Die Welt der Werkstoffe ist heute genauso vielfältig wie ihre Einsatzmöglichkeiten. Ein modernes Fahrzeug besteht aus ungefähr 10.000 Einzelteilen. Zum Einsatz kommen dabei die unterschiedlichsten Materialien. Darunter Werkstoffe wie Stahl, Aluminium, Magnesium und zahlreiche Kunststoffsorten. Wie schnell, schwer, sicher oder teuer ein Fortbewegungsmittel ist, hängt nicht zuletzt von der Beschaffenheit und Belastbarkeit seiner Bauteile ab. Es gehört zum Aufgabenfeld von FahrzeugbauingenieurInnen und von WerkstoffwissenschaftlerInnen zu prüfen, welche Materialien für welchen Zweck geeignet sind, unter welchen Bedingungen sie brechen oder sich verbiegen.
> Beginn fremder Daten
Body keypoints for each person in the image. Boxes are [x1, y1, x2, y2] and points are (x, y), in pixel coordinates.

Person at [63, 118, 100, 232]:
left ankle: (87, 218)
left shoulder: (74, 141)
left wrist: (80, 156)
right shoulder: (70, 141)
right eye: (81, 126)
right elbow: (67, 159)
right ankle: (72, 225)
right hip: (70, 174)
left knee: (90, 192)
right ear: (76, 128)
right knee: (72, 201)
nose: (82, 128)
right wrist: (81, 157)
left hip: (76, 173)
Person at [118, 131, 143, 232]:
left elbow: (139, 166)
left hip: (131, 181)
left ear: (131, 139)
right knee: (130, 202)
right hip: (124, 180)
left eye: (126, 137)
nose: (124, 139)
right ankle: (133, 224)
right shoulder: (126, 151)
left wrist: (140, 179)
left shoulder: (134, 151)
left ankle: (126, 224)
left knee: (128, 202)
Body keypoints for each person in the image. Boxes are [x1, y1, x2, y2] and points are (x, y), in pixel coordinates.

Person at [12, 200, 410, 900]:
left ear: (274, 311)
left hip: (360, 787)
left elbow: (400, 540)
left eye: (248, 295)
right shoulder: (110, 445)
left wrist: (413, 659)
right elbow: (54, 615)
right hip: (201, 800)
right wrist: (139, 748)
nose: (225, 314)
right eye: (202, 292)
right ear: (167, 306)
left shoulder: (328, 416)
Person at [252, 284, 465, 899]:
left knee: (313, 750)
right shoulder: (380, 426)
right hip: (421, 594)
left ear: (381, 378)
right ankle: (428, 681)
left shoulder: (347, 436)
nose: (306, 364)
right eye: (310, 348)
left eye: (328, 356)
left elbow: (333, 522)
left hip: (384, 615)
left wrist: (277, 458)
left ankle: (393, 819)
Während des MINT-EC-Camps lernen die Jugendlichen die Prozesskette von der Erzeugung eines Werkstoffes bis hin zur Verarbeitung kennen.
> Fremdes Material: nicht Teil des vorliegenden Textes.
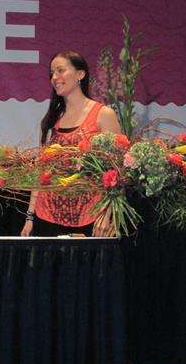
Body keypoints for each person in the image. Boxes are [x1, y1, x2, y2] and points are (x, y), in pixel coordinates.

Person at [21, 50, 121, 237]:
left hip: (90, 216)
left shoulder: (103, 114)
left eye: (60, 70)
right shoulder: (52, 120)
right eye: (52, 73)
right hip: (47, 216)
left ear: (80, 74)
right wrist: (30, 217)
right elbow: (39, 172)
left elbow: (117, 171)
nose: (54, 77)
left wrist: (106, 214)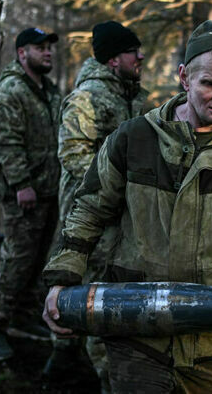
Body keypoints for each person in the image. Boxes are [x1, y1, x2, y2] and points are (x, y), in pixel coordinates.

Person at [42, 20, 212, 394]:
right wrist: (62, 279)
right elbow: (87, 210)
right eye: (211, 84)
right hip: (133, 326)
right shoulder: (133, 139)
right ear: (184, 78)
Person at [42, 21, 148, 387]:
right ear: (114, 59)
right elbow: (72, 154)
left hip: (122, 211)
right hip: (90, 212)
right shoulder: (87, 97)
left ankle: (66, 355)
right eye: (134, 51)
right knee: (95, 288)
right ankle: (103, 372)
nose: (141, 56)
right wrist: (119, 180)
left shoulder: (131, 94)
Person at [0, 27, 62, 361]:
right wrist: (22, 184)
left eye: (49, 48)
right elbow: (7, 142)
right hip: (22, 193)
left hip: (47, 188)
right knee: (16, 261)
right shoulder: (11, 90)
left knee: (38, 261)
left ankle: (24, 317)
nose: (47, 53)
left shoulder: (47, 89)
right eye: (39, 48)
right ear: (21, 53)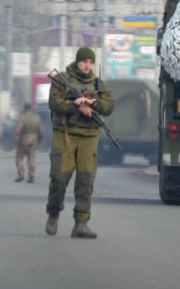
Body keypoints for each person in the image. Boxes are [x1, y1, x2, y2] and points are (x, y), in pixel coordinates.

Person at [45, 46, 114, 239]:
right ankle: (53, 214)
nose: (87, 65)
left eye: (91, 62)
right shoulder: (61, 80)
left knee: (86, 180)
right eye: (84, 61)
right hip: (64, 134)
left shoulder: (99, 84)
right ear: (77, 61)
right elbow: (53, 102)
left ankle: (81, 223)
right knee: (59, 177)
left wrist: (93, 104)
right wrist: (77, 108)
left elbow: (109, 106)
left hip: (89, 137)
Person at [14, 103, 42, 183]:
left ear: (24, 109)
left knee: (19, 158)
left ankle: (21, 174)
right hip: (33, 141)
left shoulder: (23, 117)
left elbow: (17, 130)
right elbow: (41, 131)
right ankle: (31, 176)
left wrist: (15, 139)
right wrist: (39, 140)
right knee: (31, 159)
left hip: (23, 141)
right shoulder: (37, 118)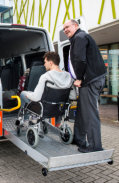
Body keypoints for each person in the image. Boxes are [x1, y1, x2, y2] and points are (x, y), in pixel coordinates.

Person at [63, 19, 106, 153]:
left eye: (67, 27)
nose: (65, 30)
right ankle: (79, 138)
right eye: (64, 29)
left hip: (90, 80)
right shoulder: (79, 37)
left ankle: (95, 146)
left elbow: (80, 60)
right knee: (82, 111)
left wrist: (80, 78)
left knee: (90, 113)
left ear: (76, 26)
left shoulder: (80, 37)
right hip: (92, 79)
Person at [20, 52, 72, 125]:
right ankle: (57, 123)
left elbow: (36, 97)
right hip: (60, 109)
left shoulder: (45, 76)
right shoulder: (68, 76)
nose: (44, 64)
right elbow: (71, 96)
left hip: (45, 109)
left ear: (50, 63)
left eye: (45, 62)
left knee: (23, 94)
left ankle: (24, 121)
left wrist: (27, 95)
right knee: (58, 102)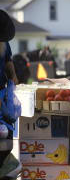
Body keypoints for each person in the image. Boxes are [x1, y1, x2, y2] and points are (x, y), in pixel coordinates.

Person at [0, 9, 21, 178]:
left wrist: (13, 76)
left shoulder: (3, 44)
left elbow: (8, 61)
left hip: (2, 94)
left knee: (6, 134)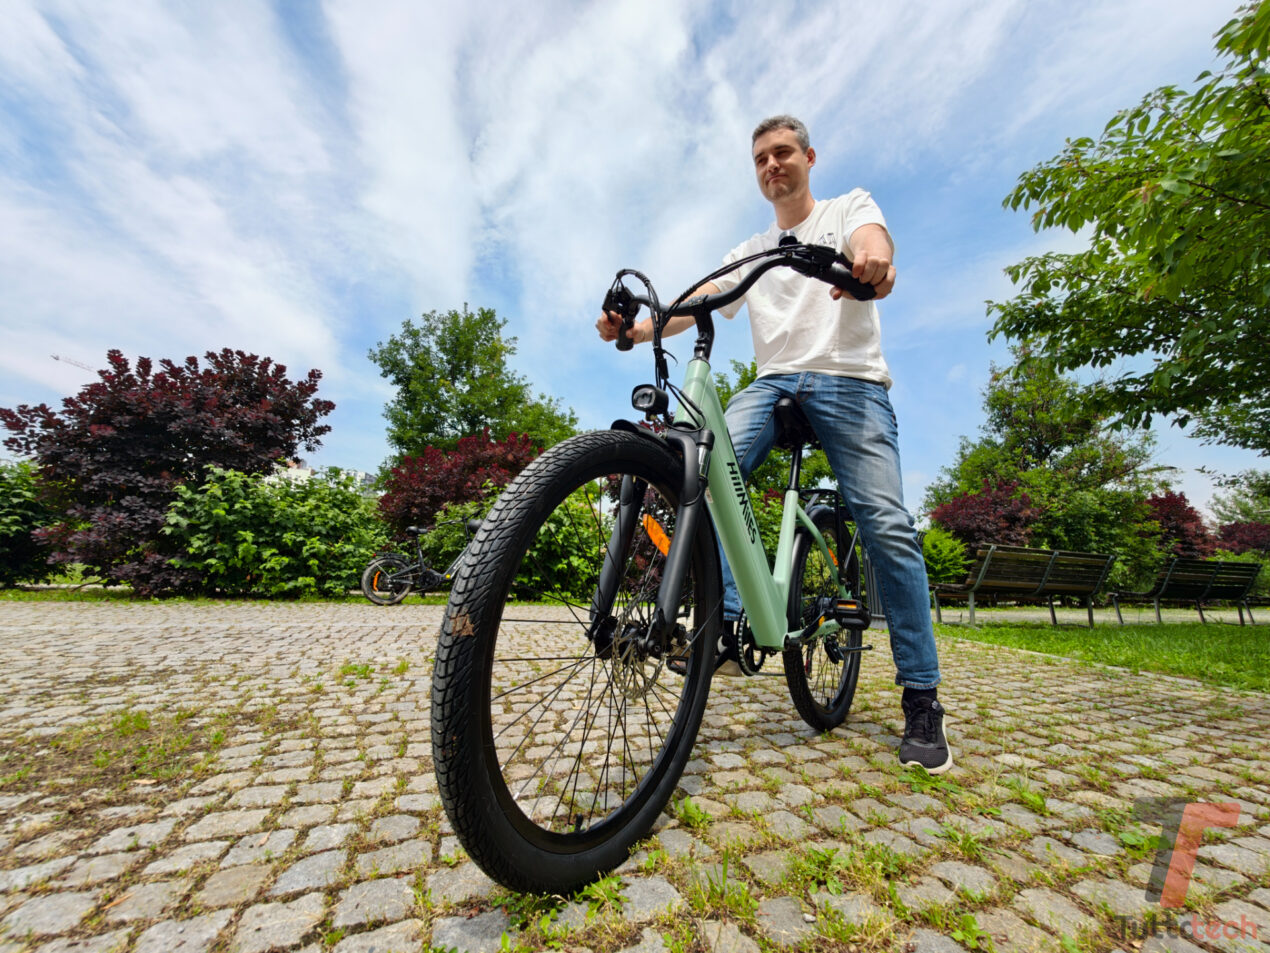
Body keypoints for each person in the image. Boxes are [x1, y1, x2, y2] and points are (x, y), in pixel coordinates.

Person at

In Abhängigkeit von den Interessen können die Schülerinnen und Schüler zwischen zwei Projekten wählen: 

Beim ersten Projekt werden die Teilnehmer zunächst mit den Vorgängen der Stahlherstellung am Beispiel des Frischprozesses (Herstellung von Stahl aus Roheisen) vertraut gemacht. Der Stahl wird anschließend zur Drahtherstellung mittels Umformverfahren eingesetzt. Es werden Untersuchungen zu den mechanischen Eigenschaften des Stahls vor und nach dem Umformprozess durchgeführt.

Im Rahmen des zweiten Projektes wird anfangs die Kupfergewinnung mittels Elektrolyse behandelt. Anschließend wird Bronze, deren Hauptbestandteil Kupfer ist, zu einer Gleitlagerbuchse vergossen. Anhand der vergossenen Bronze werden die Möglichkeiten der Gefügecharakterisierung aufgezeigt.
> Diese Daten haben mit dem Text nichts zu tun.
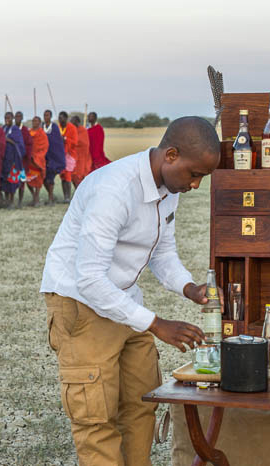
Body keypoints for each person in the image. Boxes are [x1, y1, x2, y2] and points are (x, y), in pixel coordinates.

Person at [40, 116, 221, 465]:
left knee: (141, 405)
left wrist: (189, 288)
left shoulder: (170, 189)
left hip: (122, 302)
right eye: (194, 174)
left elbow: (162, 252)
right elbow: (90, 279)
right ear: (170, 155)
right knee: (97, 418)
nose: (196, 185)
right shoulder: (114, 189)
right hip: (80, 305)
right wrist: (156, 324)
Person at [1, 111, 26, 209]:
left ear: (12, 119)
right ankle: (6, 201)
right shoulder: (3, 128)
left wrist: (8, 140)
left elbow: (19, 143)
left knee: (12, 181)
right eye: (5, 118)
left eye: (9, 118)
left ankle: (11, 202)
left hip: (13, 160)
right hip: (5, 159)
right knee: (5, 181)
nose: (7, 120)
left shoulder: (15, 129)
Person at [42, 110, 66, 206]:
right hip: (44, 157)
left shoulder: (54, 127)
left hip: (54, 157)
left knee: (50, 178)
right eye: (44, 115)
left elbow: (57, 143)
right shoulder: (42, 127)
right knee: (44, 179)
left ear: (50, 116)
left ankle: (51, 199)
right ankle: (51, 196)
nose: (45, 117)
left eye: (47, 115)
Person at [25, 116, 48, 207]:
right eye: (33, 121)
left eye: (36, 121)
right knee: (28, 179)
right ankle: (34, 196)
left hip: (37, 160)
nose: (34, 122)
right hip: (28, 160)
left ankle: (37, 198)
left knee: (38, 180)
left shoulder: (42, 134)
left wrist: (36, 157)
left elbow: (44, 147)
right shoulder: (28, 132)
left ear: (39, 122)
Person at [58, 111, 78, 203]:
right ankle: (65, 196)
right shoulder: (58, 128)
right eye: (59, 118)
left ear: (66, 118)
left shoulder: (72, 128)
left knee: (68, 176)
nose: (60, 119)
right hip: (61, 154)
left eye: (61, 118)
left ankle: (68, 197)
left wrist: (65, 139)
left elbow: (75, 142)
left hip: (70, 154)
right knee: (62, 176)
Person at [15, 111, 33, 208]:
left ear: (22, 118)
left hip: (22, 160)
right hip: (13, 160)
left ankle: (20, 201)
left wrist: (22, 151)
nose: (17, 118)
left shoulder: (25, 130)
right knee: (12, 180)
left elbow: (29, 144)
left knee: (22, 181)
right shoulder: (12, 129)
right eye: (16, 116)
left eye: (19, 116)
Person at [70, 115, 92, 187]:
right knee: (72, 176)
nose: (71, 123)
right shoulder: (72, 130)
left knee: (79, 176)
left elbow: (84, 143)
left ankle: (80, 191)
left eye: (72, 121)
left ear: (77, 122)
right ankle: (77, 191)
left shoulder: (82, 130)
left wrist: (69, 140)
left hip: (81, 157)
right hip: (73, 157)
Daneben erleben die Jugendlichen hautnah die Praxis während spannender Exkursionen in Unternehmen der Region.

Während eines Treffens mit Mitgliedern des RaceTech-Racing-Teams der TU Bergakademie Freiberg haben die Jugendlichen Gelegenheit, sich mit den Studierenden über die Konstruktion eines Rennwagens sowie das Studium und Leben in Freiberg auszutauschen.